User-Defined Aggregate Functions in C/C++

For an aggregate function, the user must have a place to store their data between invocations of the function.

For example, if you write your own SUM() function, you must store the previous subtotal from the previous call to the function and then add the new value from the current call to the function.

Since an aggregate function can be called by many queries at overlapping times, you cannot use local storage space or global variables to store values such as subtotals.

TYour aggregate function must work with the server to store data in a place that will persist after the UDF returns from its call. Sybase CEP provides a pair of functions that allow you to store and retrieve data. The function

void C8SetState(C8Udf *ctx, const void *data, C8UInt data_size)

allows you to pass a sequence of bytes to the server and store those bytes. The complementary function

const void *C8GetState(C8Udf *ctx, C8UInt *data_size)

allows your UDF to retrieve bytes that it stored previously. The bytes stored and retrieved are specific to a particular occurrence of a particular function in a particular statement. If your Query Module has the following statements:

...
SELECT aggregate_foo(col1)
FROM Window1
...
SELECT aggregate_foo(col2)
FROM Window2

then each aggregate_foo will have a unique internal identifier that the Server uses as part of the context variable passed to your function. The context variable then allows the server to know which aggregate_foo's bytes to return when the UDF calls

C8GetState(ctx, ...)

The C8GetState() and C8SetState() functions are documented in more detail later in this chapter.

An aggregate function operates on a window. Your UDF must take into account not only newly arriving rows, but also expiring rows. To do this, your aggregate UDF will usually be called twice each time that a new record arrives. Your aggregate UDF will be called once with the value of the new record and once with the value of the expired record. Inside your aggregate UDF, you will distinguish between the new and displaced values by calling a function named C8IsPositiveMessage() or C8IsNegativeMessage().

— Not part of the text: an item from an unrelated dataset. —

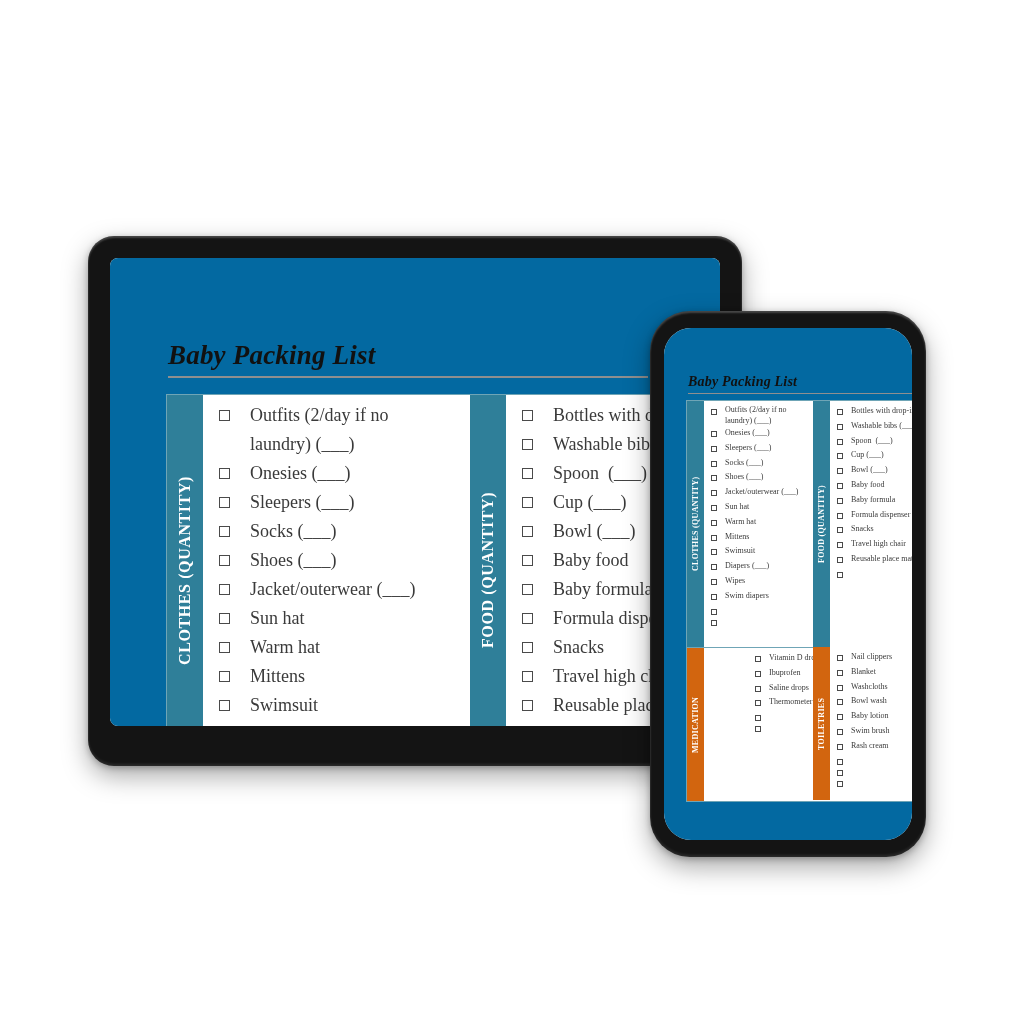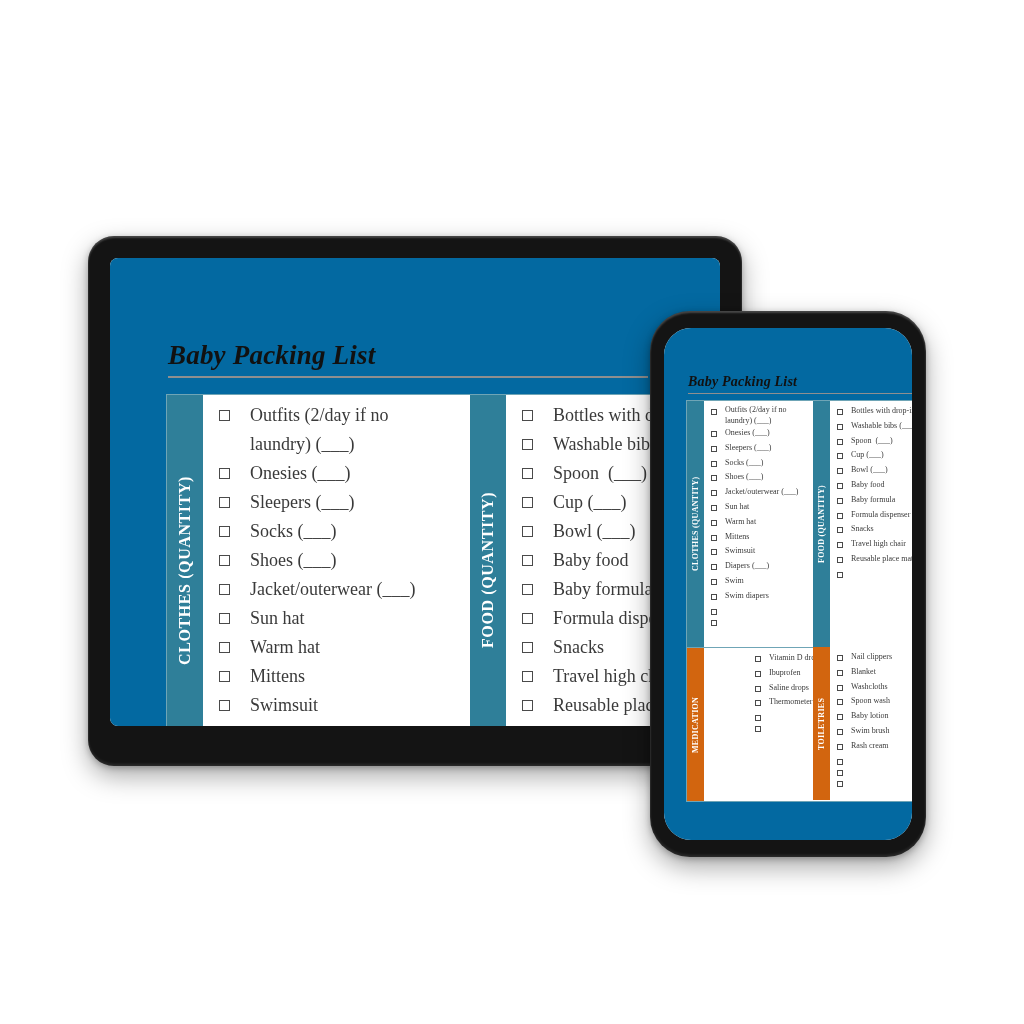"Swim" span.itext { text: Swim -> Wipes }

Below is a sample of code that shows typical usage of these aggregate-related functions. The sample shows an aggregate UDF that performs the same work as the pre-defined AVG() function.

...
typedef struct _AvgData {
    C8Int m_sum;
    int m_count;
} AvgData;
...
AvgData initial_data = { 0, 0 };
C8UInt size = 0;
struct AvgData *data_ptr = NULL;
/* Get state (if any) from previous calls. */
data_ptr = (AvgData*)C8GetState(ctx, &size);
// If there is no state from previous calls, then 
// this is probably the first invocation and we must 
// allocate memory. 
if (data_ptr == NULL || (size != sizeof(AvgData))) {
    data_ptr = &initial_data;
}
/* Update the sum and count */
if(C8IsPositiveMessage(ctx)) {
    data_ptr->m_sum += C8GetInt(ctx, 0);
    data_ptr->m_count++;
} else {
/* Negative message - a row just exited the window */
    data_ptr->m_sum -= C8GetInt(ctx, 0);
    data_ptr->m_count--;
}
/* Set the result */
C8SetOutputFloat(ctx, 
(C8Float)(data_ptr->m_sum)/data_ptr->m_count);
/* Save state */
C8SetState(ctx, data_ptr, sizeof(AvgData));
return;
...

The initial_data variable is allocated as a local, non-static variable. This is the variable that the function uses to store data if this is the first time that the function has been called.

When data is passed to the C8SetState() function, C8SetState() copies that data from the user's local memory (for example, init_data) to persistent memory that the server allocates. The storage allocated locally (for example, init_data) does not itself persist after the UDF returns to the caller. Only a copy of the contents persists. The UDF is responsible for deallocating any memory that the UDF allocated, and the Server is responsible for deallocating any memory that the Server allocated. Do not try to deallocate any memory (such as the memory returned by C8GetState) that was allocated by the server.

You must also set the IsAggregator attribute to "true" in the XML file that describes the function.

You may want to look at the sample code for the runningAverage() function, located in the SybaseC8Repository, under examples/FeatureExamples/FunctionsAndOperators/UserDefinedFunctions/src.